== TO BE DONE ==
Rewrite the review's passage from "If Yuki Yamato" to "Aihara’s Hot Gimmick.", substituting "cinematic imagery" for "visual poetry".

== SELECTION ==

** START **

Hot Gimmick: girl meets boy (2019) review

Introduction

If Yuki Yamato proved anything with her highly successful and popular adaptation of George Asakura’s manga Drowning love, it was that well-composed visual poetry can truly breath life into a romance narrative. Four years after Drowning Love, Yuki Yamato, armed with a creative and energetic vision, offers her interpretation of Miki Aihara’s Hot Gimmick.

[Hot Gimmick is available from Netflix: https://www.netflix.com/title/81043135%5D

Review

One day, Hatsumi (Miona Hori), an ordinary but passive schoolgirl, meets up with her younger and more outgoing sister Akane (Hiyori Sakurada) to give her a pregnancy test. Surprised by the sudden appearance of their older brother, Shinogu (Shotaro Mamiya) and desperately trying to hide the pregnancy test, Akane eventually ends up losing it. Not long thereafter, Ryoki Tachibana (Hiroya Shimizu), who lives in the same apartment building, confronts her with the pregnancy test he found. To keep him silent, Hatsumi offers to do anything for him. He asks her to become his personal slave.

Before the deal can be sealed, they are interrupted by Hatsumi’s childhood friend and now a popular model, Azusa Odagiri (Mizuki Itagaki), who decided to move back in the neighbourhood. Even though Ryoki tries to interfere, Hatsumi, who feels attracted to Azusa, eventually ends up going on a date with him.

Hot Gimmick (2019) by U-ki Yamato

While Hot Gimmick, in its opening moments, might seem to be a narrative about two guys fighting over one girl – Azusa trying to captivate Hatsumi by utilizing his image as model and Ryoki attempting to make her his by turning Hatsumi into his slave, Yamato’s narrative quickly reveals itself as focusing on Hatsumi’s coming-into-being as subject. It is, in fact, her interactions with Azusa, Ryoki, and, additionally, Shinogu, that propels Hatsumi’s coming-into-being as subject, that urge her to take reins over her subjectivity.

** END **

== DATASET ROWS ==
** START **

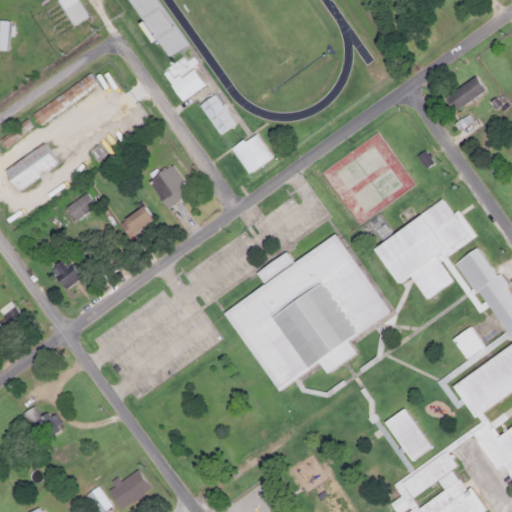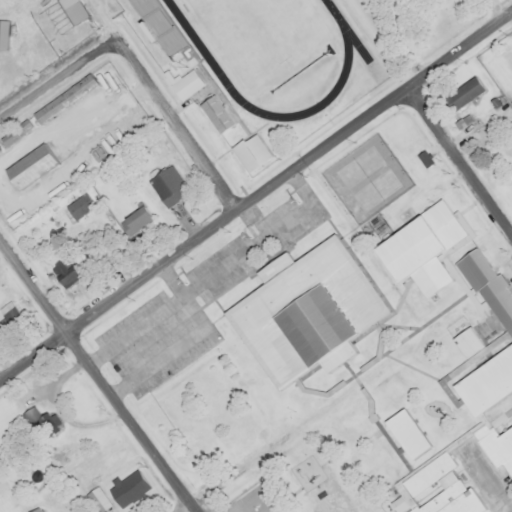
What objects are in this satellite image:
building: (71, 10)
building: (71, 10)
building: (158, 25)
building: (158, 25)
building: (3, 32)
building: (3, 33)
road: (136, 61)
building: (185, 83)
building: (186, 84)
building: (463, 92)
building: (463, 93)
building: (64, 97)
building: (64, 98)
building: (214, 113)
building: (215, 113)
building: (480, 130)
building: (480, 130)
building: (14, 132)
building: (15, 133)
building: (250, 151)
building: (250, 152)
road: (461, 154)
building: (29, 165)
building: (30, 166)
building: (166, 184)
building: (167, 185)
road: (256, 194)
building: (134, 219)
building: (134, 220)
building: (423, 247)
building: (423, 247)
building: (65, 272)
building: (65, 272)
building: (305, 310)
building: (306, 310)
building: (7, 315)
building: (8, 315)
road: (104, 367)
building: (491, 367)
building: (490, 368)
building: (406, 433)
building: (406, 434)
road: (236, 475)
building: (433, 488)
building: (433, 489)
building: (128, 492)
building: (128, 493)
building: (94, 497)
building: (95, 498)
building: (36, 510)
building: (36, 510)
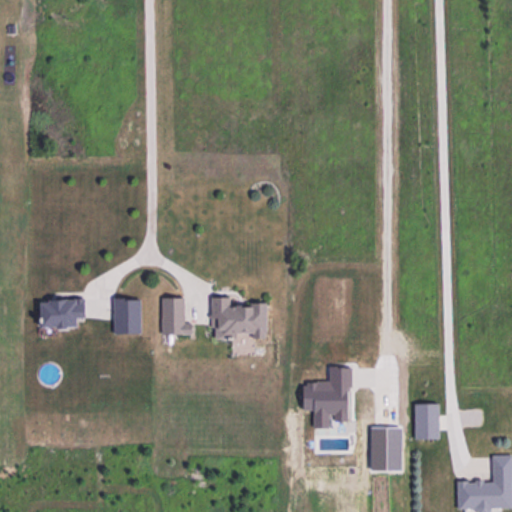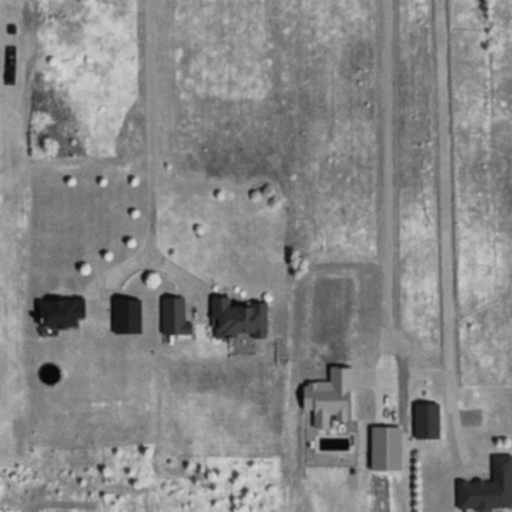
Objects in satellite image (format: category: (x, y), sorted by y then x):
road: (149, 127)
road: (383, 208)
road: (442, 230)
building: (59, 312)
building: (125, 315)
building: (173, 315)
building: (237, 323)
building: (327, 396)
building: (425, 420)
building: (385, 448)
building: (488, 487)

** END **

== ANSWER TO THIS EXERCISE ==
If Yuki Yamato proved anything with her highly successful and popular adaptation of George Asakura’s manga Drowning love, it was that well-composed cinematic imagery can truly breath life into a romance narrative. Four years after Drowning Love, Yuki Yamato, armed with a creative and energetic vision, offers her interpretation of Miki Aihara’s Hot Gimmick.